INDONESIA – Jakarta come Parigi? Sono state sei le esplosioni, avvenute in rapida successione durante la mattinata (ora locale) che hanno scosso il 14 gennaio il centro della enorme e caotica capitale dell’Indonesia, con i suoi 11 milioni di abitanti. Bombe, sparatorie, kamikaze, tutte nei pressi di Thamrin street, un quartiere commerciale e finanziario non lontano dalla sede delle Nazioni Unite e delle ambasciate. Assalti compiuti vicino ad un noto locale di Starbucks frequentato da occidentali e nel parcheggio del popolare centro commerciale di Sarinah, dove due aggressori si sono fatti esplodere a bordo di due motociclette di fronte ai posti di blocco delle forze dell’ordine. Bilancio: sette vittime, di cui cinque attentatori, più un cittadino canadese e un indonesiano. Una ventina di feriti, tra cui un olandese, dipendente dell’Onu, in condizioni molto gravi. Quattro gli arrestati. Si sospetta che l’attacco sia stato compiuto da un gruppo legato allo Stato islamico (Daesh/Isis). La polizia indonesiana ha affermato che gli assalitori “hanno imitato le azioni terroristiche di Parigi” e che la mente sarebbe Bahrun Naim, un indonesiano combattente in Siria. L’allerta nel più popoloso Paese musulmano del mondo – circa 250 milioni di abitanti – era già alta da alcuni giorni, dall’arresto di nove presunti militanti dello Stato islamico a dicembre, accusati di aver pianificato un attentato nella capitale. Alcuni osservatori rilevano un rinvigorimento del fondamentalismo jihadista in Indonesia: si stimano un migliaio di membri legati alla rete Isis e circa 500 foreign fighters in Siria. Dal 2000 ad oggi sono stati otto i grandi attentati, tra cui quello negli hotel di Bali frequentati da turisti nel 2002 e in due hotel di Jakarta nel 2009.

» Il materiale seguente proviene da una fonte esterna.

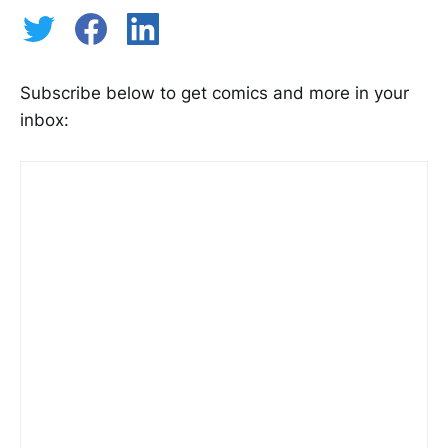
Subscribe below to get comics and more in your
inbox:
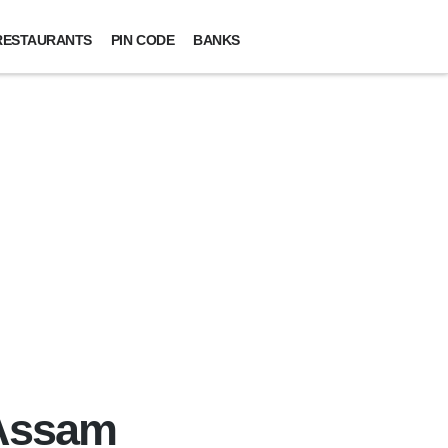
RESTAURANTS
PIN CODE
BANKS
 Assam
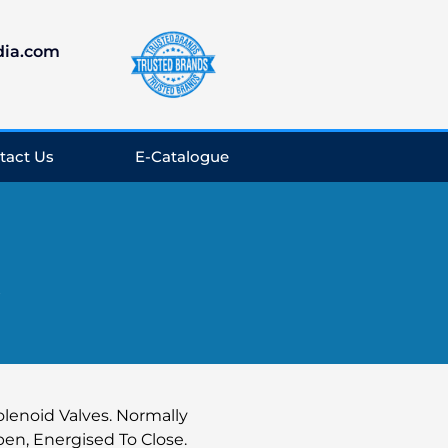
dia.com
tact Us
E-Catalogue
y
olenoid Valves. Normally
en, Energised To Close.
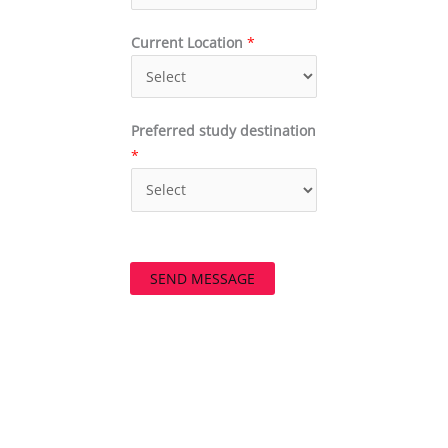
Current Location
*
Preferred study destination
*
SEND MESSAGE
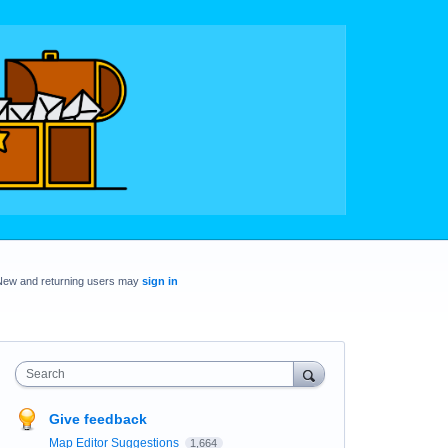
New and returning users may
sign in
Search
Give feedback
Map Editor Suggestions
1,664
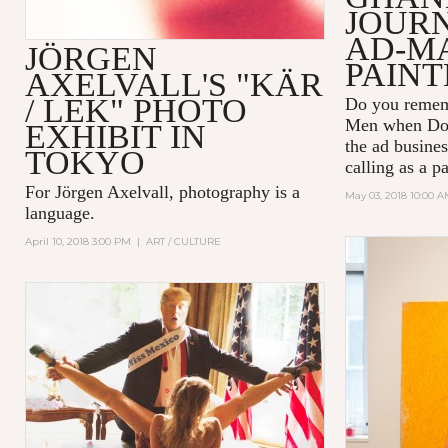
JOUR
AD-M
JÖRGEN
PAINT
AXELVALL'S "KÄR
/ LEK" PHOTO
Do you remem
Men
when Don
EXHIBIT IN
the ad busines
TOKYO
calling as a p
For Jörgen Axelvall, photography is a
May 03, 2018 10:00 
language.
April 10, 2018 3:00 PM
|
ART / CULTURE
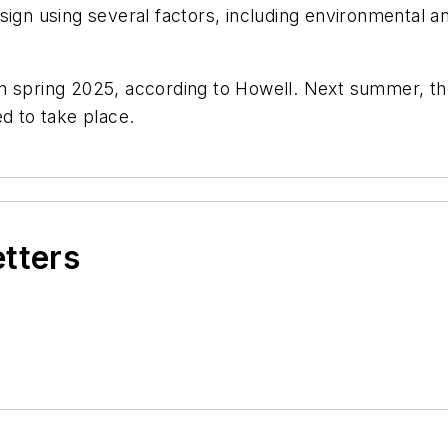
sign using several factors, including environmental a
n spring 2025, according to Howell. Next summer, th
ed to take place.
etters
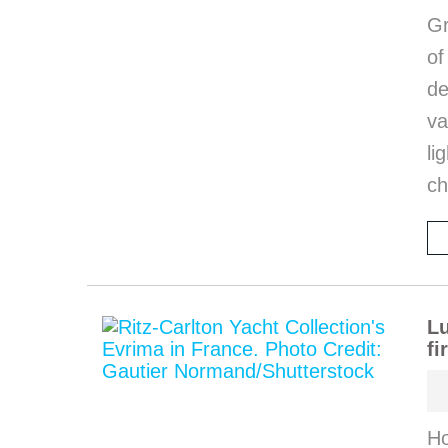
Gr
o
de
va
li
ch
Lu
fi
Ho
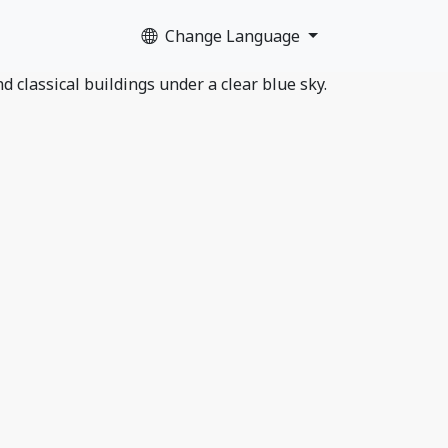
Change Language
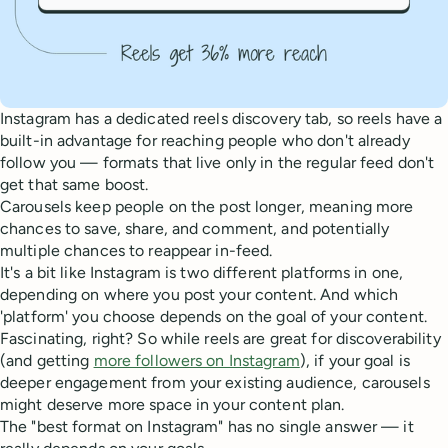
Instagram has a dedicated reels discovery tab, so reels have a
built-in advantage for reaching people who don't already
follow you — formats that live only in the regular feed don't
get that same boost.
Carousels keep people on the post longer, meaning more
chances to save, share, and comment, and potentially
multiple chances to reappear in-feed.
It's a bit like Instagram is two different platforms in one,
depending on where you post your content. And which
'platform' you choose depends on the goal of your content.
Fascinating, right? So while reels are great for discoverability
(and getting
more followers on Instagram
), if your goal is
deeper engagement from your existing audience, carousels
might deserve more space in your content plan.
The "best format on Instagram" has no single answer — it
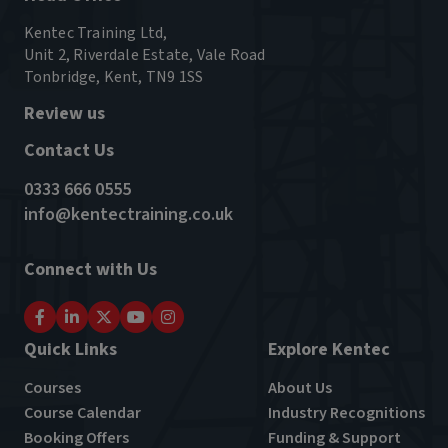
Kentec Training Ltd,
Unit 2, Riverdale Estate, Vale Road
Tonbridge, Kent, TN9 1SS
Review us
Contact Us
0333 666 0555
info@kentectraining.co.uk
Connect with Us
Quick Links
Explore Kentec
Courses
About Us
Course Calendar
Industry Recognitions
Booking Offers
Funding & Support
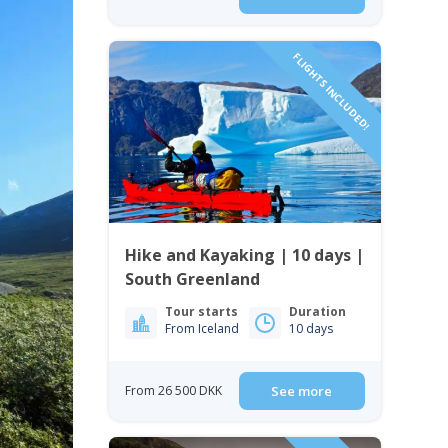
FLIGHTS INCLUDED!
Hike and Kayaking | 10 days |
South Greenland
Tour starts
Duration
From Iceland
10 days
From 26 500 DKK
See more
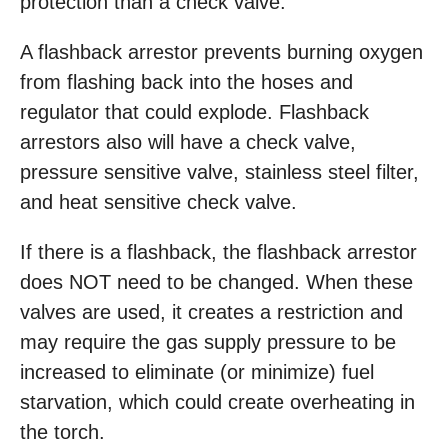
protection than a check valve.
A flashback arrestor prevents burning oxygen
from flashing back into the hoses and
regulator that could explode. Flashback
arrestors also will have a check valve,
pressure sensitive valve, stainless steel filter,
and heat sensitive check valve.
If there is a flashback, the flashback arrestor
does NOT need to be changed. When these
valves are used, it creates a restriction and
may require the gas supply pressure to be
increased to eliminate (or minimize) fuel
starvation, which could create overheating in
the torch.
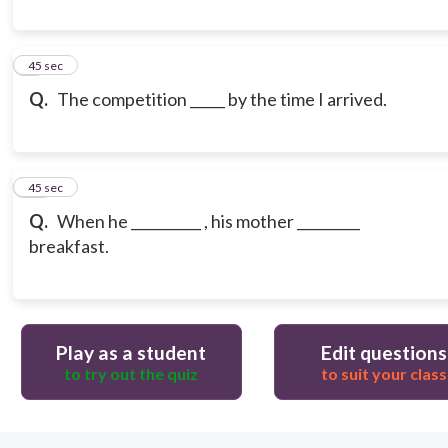
9
45 sec
Q.
The competition _____ by the time I arrived.
10
45 sec
Q.
When he __________ , his mother _________
breakfast.
Play as a student
Edit questions
to try out the quiz
to suit your class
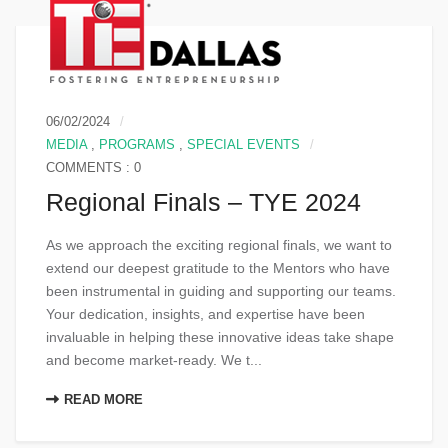
06/02/2024
MEDIA
,
PROGRAMS
,
SPECIAL EVENTS
COMMENTS : 0
Regional Finals – TYE 2024
As we approach the exciting regional finals, we want to
extend our deepest gratitude to the Mentors who have
been instrumental in guiding and supporting our teams.
Your dedication, insights, and expertise have been
invaluable in helping these innovative ideas take shape
and become market-ready. We t...
READ MORE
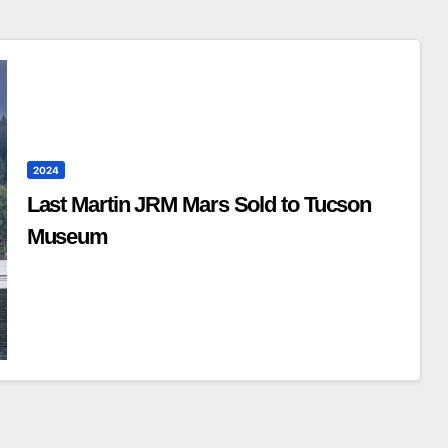
2024
Last Martin JRM Mars Sold to Tucson
Museum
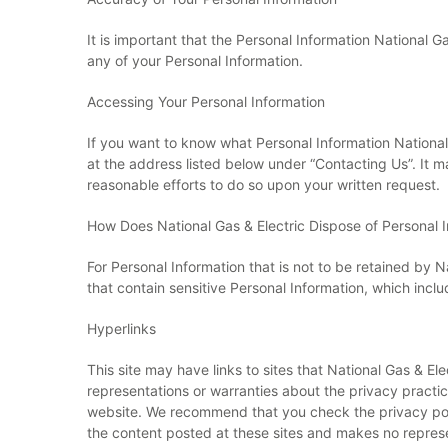
It is important that the Personal Information National 
any of your Personal Information.
Accessing Your Personal Information
If you want to know what Personal Information National 
at the address listed below under “Contacting Us”. It 
reasonable efforts to do so upon your written request.
How Does National Gas & Electric Dispose of Personal 
For Personal Information that is not to be retained by N
that contain sensitive Personal Information, which incl
Hyperlinks
This site may have links to sites that National Gas & E
representations or warranties about the privacy practice
website. We recommend that you check the privacy polic
the content posted at these sites and makes no represen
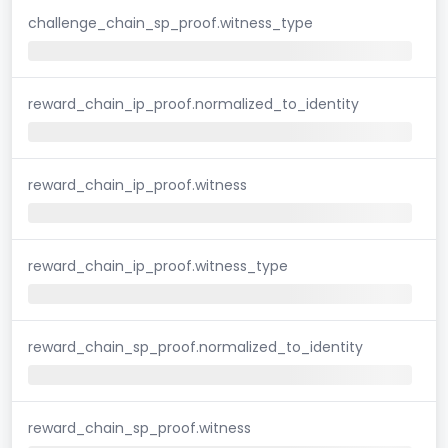
challenge_chain_sp_proof.witness_type
reward_chain_ip_proof.normalized_to_identity
reward_chain_ip_proof.witness
reward_chain_ip_proof.witness_type
reward_chain_sp_proof.normalized_to_identity
reward_chain_sp_proof.witness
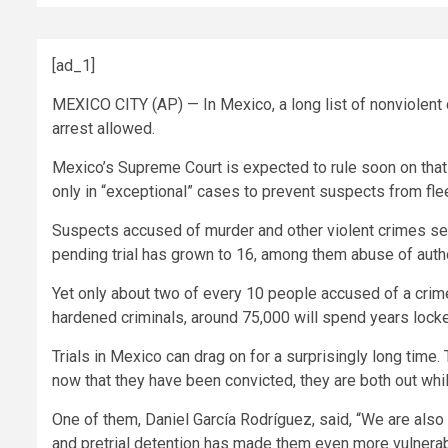
[ad_1]
MEXICO CITY (AP) — In Mexico, a long list of nonviolent c
arrest allowed.
Mexico’s Supreme Court is expected to rule soon on that “n
only in “exceptional” cases to prevent suspects from flee
Suspects accused of murder and other violent crimes seld
pending trial has grown to 16, among them abuse of author
Yet only about two of every 10 people accused of a crime
hardened criminals, around 75,000 will spend years locke
Trials in Mexico can drag on for a surprisingly long time
now that they have been convicted, they are both out whi
One of them, Daniel García Rodríguez, said, “We are also 
and pretrial detention has made them even more vulnerab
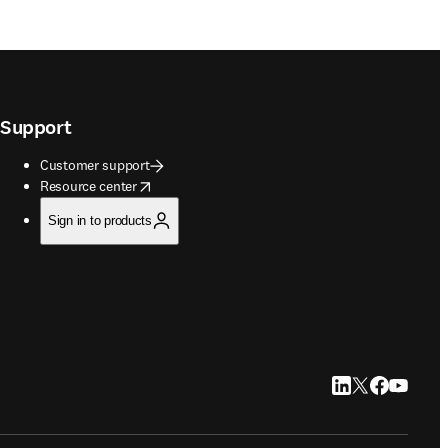
Support
Customer support
opens in new tab/window
Resource center
Sign in to products
LinkedIn opens in
Twitter opens i
Facebook op
YouTube 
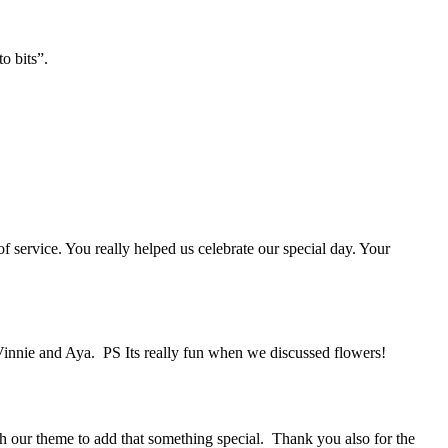
o bits”.
 service. You really helped us celebrate our special day. Your
Vinnie and Aya. PS Its really fun when we discussed flowers!
 our theme to add that something special. Thank you also for the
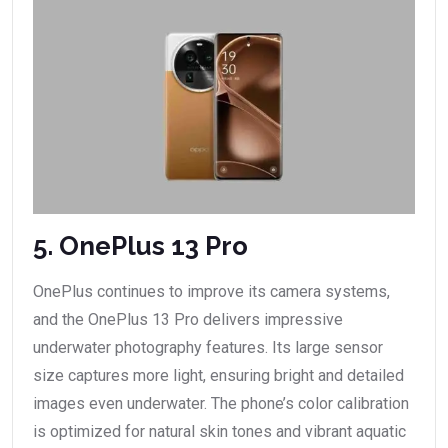
5. OnePlus 13 Pro
OnePlus continues to improve its camera systems,
and the OnePlus 13 Pro delivers impressive
underwater photography features. Its large sensor
size captures more light, ensuring bright and detailed
images even underwater. The phone’s color calibration
is optimized for natural skin tones and vibrant aquatic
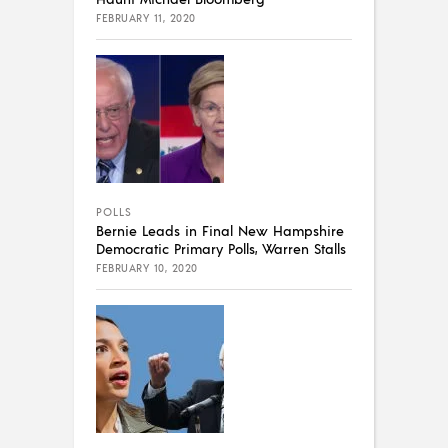
FEBRUARY 11, 2020
POLLS
Bernie Leads in Final New Hampshire
Democratic Primary Polls, Warren Stalls
FEBRUARY 10, 2020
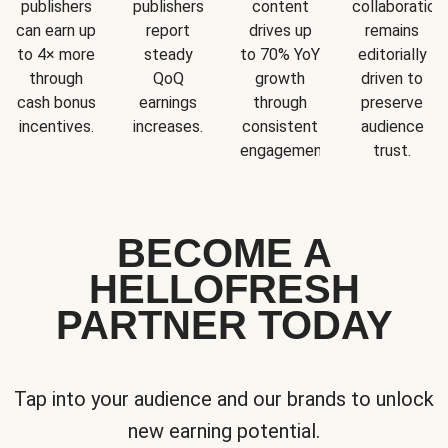
publishers
publishers
content
collaboration
can earn up
report
drives up
remains
to 4× more
steady
to 70% YoY
editorially
through
QoQ
growth
driven to
cash bonus
earnings
through
preserve
incentives.
increases.
consistent
audience
engagement.
trust.
BECOME A
HELLOFRESH
PARTNER TODAY
Tap into your audience and our brands to unlock
new earning potential.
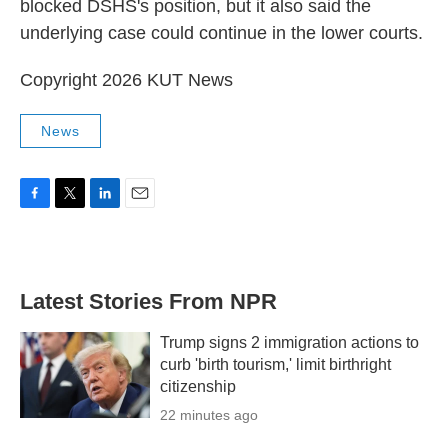
blocked DSHS's position, but it also said the
underlying case could continue in the lower courts.
Copyright 2026 KUT News
News
F
T
L
E
a
w
i
m
c
i
n
a
e
t
k
i
b
t
e
l
Latest Stories From NPR
o
e
d
o
r
I
k
n
Trump signs 2 immigration actions to
curb 'birth tourism,' limit birthright
citizenship
22 minutes ago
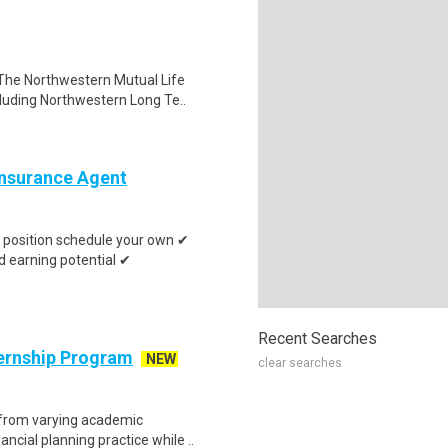
The Northwestern Mutual Life
luding Northwestern Long Te..
 Insurance Agent
position schedule your own ✔
 earning potential ✔
Recent Searches
ternship Program
NEW
clear searches
 from varying academic
ncial planning practice while ..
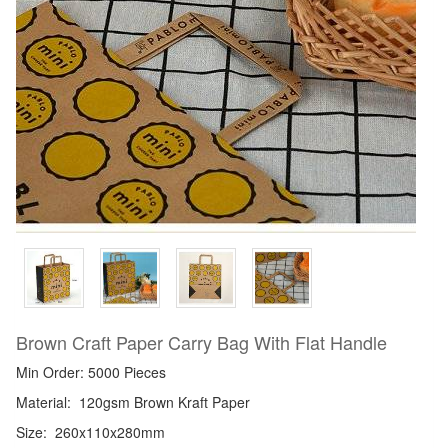
Brown Craft Paper Carry Bag With Flat Handle
Min Order: 5000 Pieces
Material:
120gsm Brown Kraft Paper
Size:
260x110x280mm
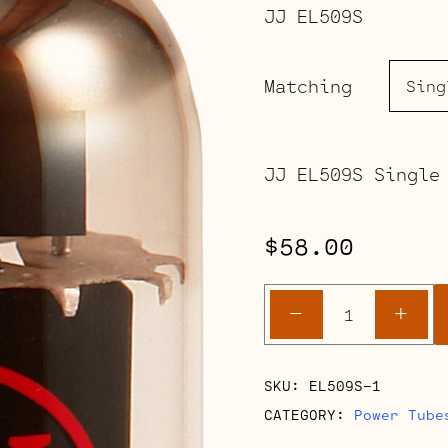
JJ EL509S
Matching
JJ EL509S Single
$
58.00
EL509S
-
+
quantity
SKU:
EL509S-1
CATEGORY:
Power Tube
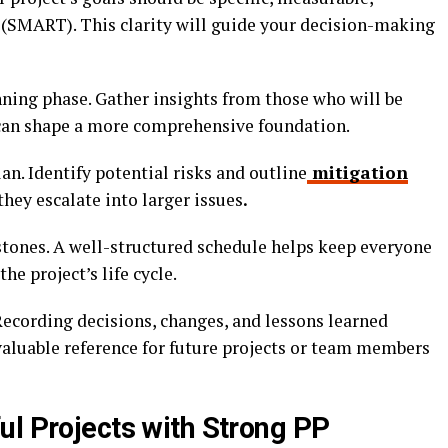
 (SMART). This clarity will guide your decision-making
nning phase. Gather insights from those who will be
 can shape a more comprehensive foundation.
n. Identify potential risks and outline
mitigation
hey escalate into larger issues
.
stones. A well-structured schedule helps keep everyone
e project’s life cycle.
ecording decisions, changes, and lessons learned
valuable reference for future projects or team members
ul Projects with Strong PP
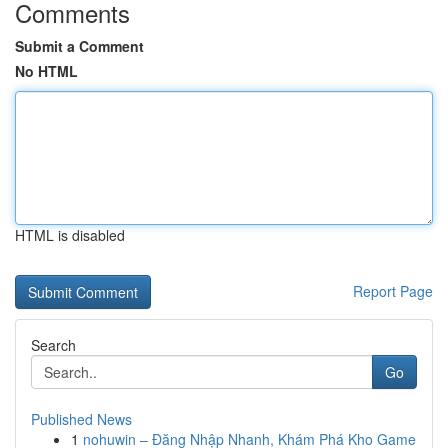
Comments
Submit a Comment
No HTML
HTML is disabled
Report Page
Search
Go
Published News
1
nohuwin – Đăng Nhập Nhanh, Khám Phá Kho Game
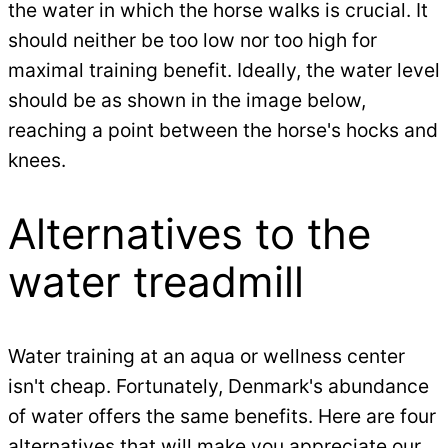
the water in which the horse walks is crucial. It
should neither be too low nor too high for
maximal training benefit. Ideally, the water level
should be as shown in the image below,
reaching a point between the horse's hocks and
knees.
Alternatives to the
water treadmill
Water training at an aqua or wellness center
isn't cheap. Fortunately, Denmark's abundance
of water offers the same benefits. Here are four
alternatives that will make you appreciate our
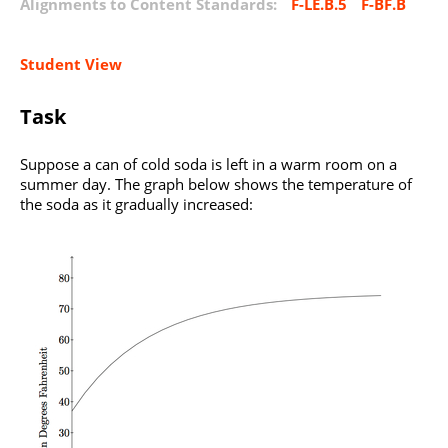
Alignments to Content Standards:
F-LE.B.5
F-BF.B
Student View
Task
Suppose a can of cold soda is left in a warm room on a
summer day. The graph below shows the temperature of
the soda as it gradually increased:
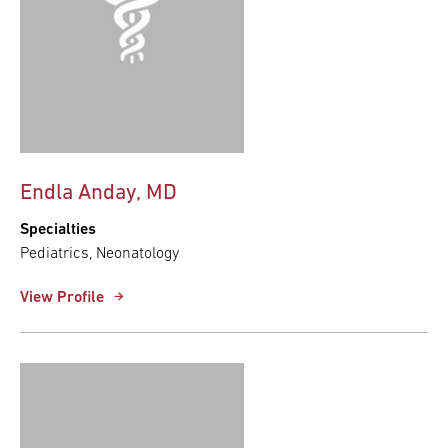
Endla Anday, MD
Specialties
Pediatrics, Neonatology
View Profile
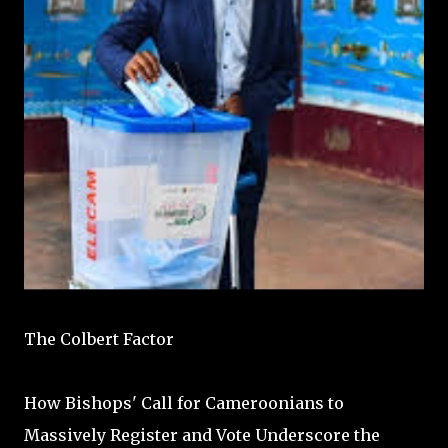
The Colbert Factor
How Bishops' Call for Cameroonians to
Massively Register and Vote Underscore the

Ora la situazione è tornata sotto controllo, ma come racconta Matteo Amigoni, operatore di Caritas italiana in Indonesia e Filippine, “hanno chiesto alle persone di non uscire di casa”.
Minacce a dicembre. “A dicembre – riferisce – era circolata una informativa delle Nazioni Unite che metteva in guardia dall’andare nei posti troppo frequentati dagli occidentali ma non si aspettavano un attacco di questa entità. È vero che ci sono combattenti indonesiani in Siria e che in alcune zone, come ad Aceh, viene applicata la sharia, ma faccio fatica a dire che ci sia un’avanzata del fondamentalismo. Semmai ci sono molte lotte interne tra fazioni sunnite e sciite”.
Le minoranze cristiane, “anche se non è così facile costruire chiese per via di un proselitismo più aggressivo da parte di alcuni gruppi – precisa -, convivono in armonia e pace. Basti pensare che a Jakarta si usa il parcheggio della moschea per andare a messa nella basilica cattolica”.
Lo stesso presidente della Repubblica Sergio Mattarella, che è stato in Indonesia a novembre, dopo la visita alla moschea ha incontrato nella cattedrale di Santa Maria l’arcivescovo Ignatius Suharyo Hardjoatmodjo.
Quando qualcuno viene arrestato – ha commentato Ridwan Habib, analista di intelligence e difesa dell’Università dell’Indonesia all’agenzia cattolica asiatica Ucanews – , altri provano immediatamente a lanciare attacchi. Questa è la loro tattica. Hanno servizi segreti e strategie. Ricordiamo che una volta Daesh disse che l’Indonesia avrebbe presto avuto l’attenzione del mondo”. Per padre Franz Magnis-Suseno, gesuita e docente di filosofia dell’università di Jakarta, “questo attacco deve rappresentare un campanello d’allarme per tutti gli indonesiani e soprattutto per i musulmani – ha detto ad Acs (Aiuto alla Chiesa che soffre) -. Devono prendere coscienza del pericolo del terrorismo”. A suo avviso l’obiettivo “non è né la comunità cristiana né altre minoranze religiose, quanto un messaggio diretto all’Occidente, come i recenti fatti in Turchia ed Egitto”.